Would you please copy only the lines from the line that contains "Image 2: EM" to the end of the data below, exactly, leaving every picture out?

**Data listing:**
━━━━
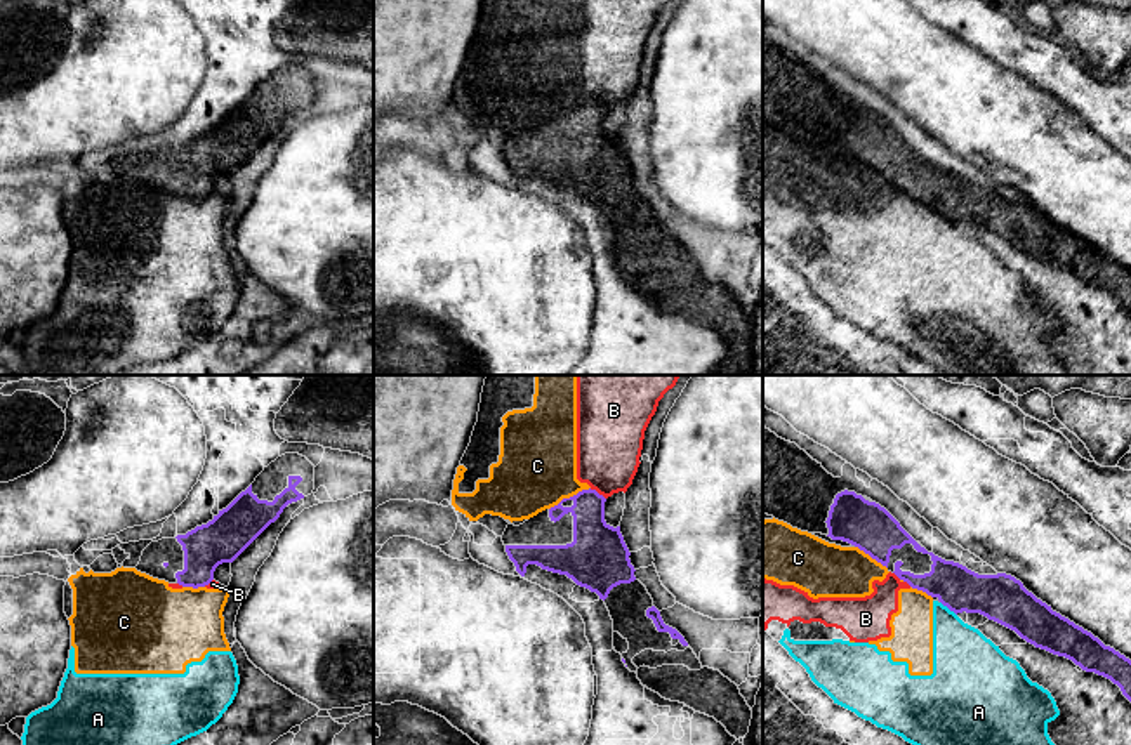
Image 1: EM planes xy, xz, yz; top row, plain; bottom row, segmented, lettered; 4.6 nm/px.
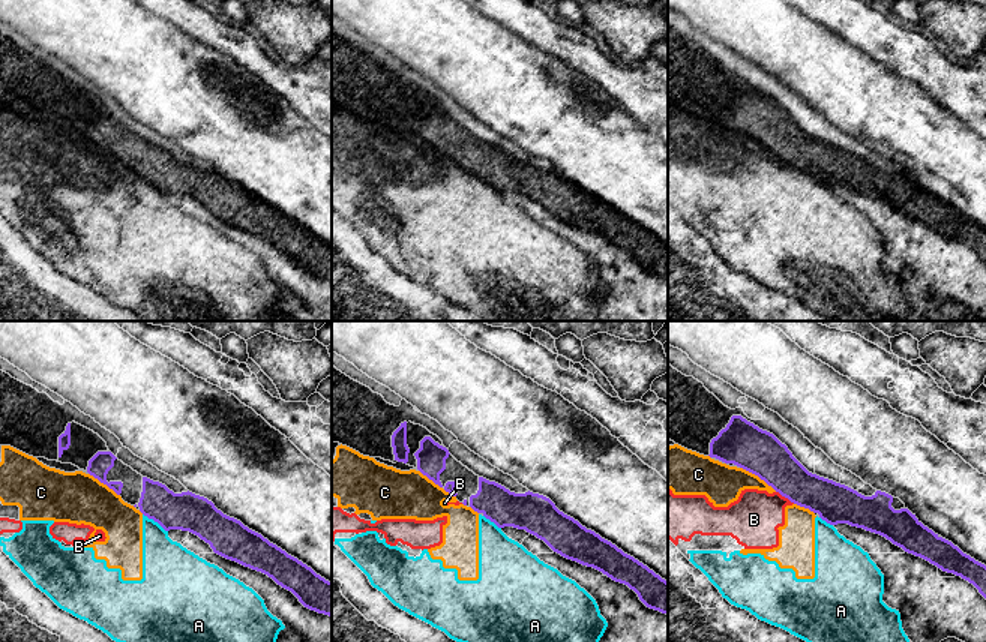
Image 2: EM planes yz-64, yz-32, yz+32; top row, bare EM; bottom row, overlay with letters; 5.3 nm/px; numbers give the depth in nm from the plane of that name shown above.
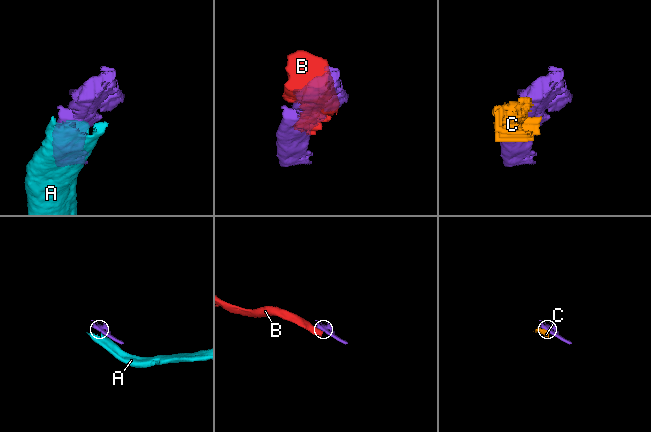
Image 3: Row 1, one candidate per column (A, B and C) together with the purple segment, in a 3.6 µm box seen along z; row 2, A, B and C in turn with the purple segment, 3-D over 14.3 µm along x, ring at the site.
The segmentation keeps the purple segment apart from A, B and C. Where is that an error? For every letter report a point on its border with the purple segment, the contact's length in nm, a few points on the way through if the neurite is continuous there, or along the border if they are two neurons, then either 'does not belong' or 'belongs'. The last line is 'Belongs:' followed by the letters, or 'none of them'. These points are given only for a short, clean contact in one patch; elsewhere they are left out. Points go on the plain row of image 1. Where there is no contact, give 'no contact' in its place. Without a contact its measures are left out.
A: yz (949, 219) | 100 nm | along yz (940, 212), (956, 226) | does not belong
B: xz (596, 103) | 90 nm | does not belong
C: xz (570, 108) | 220 nm | does not belong
Belongs: none of them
━━━━
**Exercise response:**
Image 2: EM planes yz-64, yz-32, yz+32; top row, bare EM; bottom row, overlay with letters; 5.3 nm/px; numbers give the depth in nm from the plane of that name shown above.
Image 3: Row 1, one candidate per column (A, B and C) together with the purple segment, in a 3.6 µm box seen along z; row 2, A, B and C in turn with the purple segment, 3-D over 14.3 µm along x, ring at the site.
The segmentation keeps the purple segment apart from A, B and C. Where is that an error? For every letter report a point on its border with the purple segment, the contact's length in nm, a few points on the way through if the neurite is continuous there, or along the border if they are two neurons, then either 'does not belong' or 'belongs'. The last line is 'Belongs:' followed by the letters, or 'none of them'. These points are given only for a short, clean contact in one patch; elsewhere they are left out. Points go on the plain row of image 1. Where there is no contact, give 'no contact' in its place. Without a contact its measures are left out.
A: yz (949, 219) | 100 nm | along yz (940, 212), (956, 226) | does not belong
B: xz (596, 103) | 90 nm | does not belong
C: xz (570, 108) | 220 nm | does not belong
Belongs: none of them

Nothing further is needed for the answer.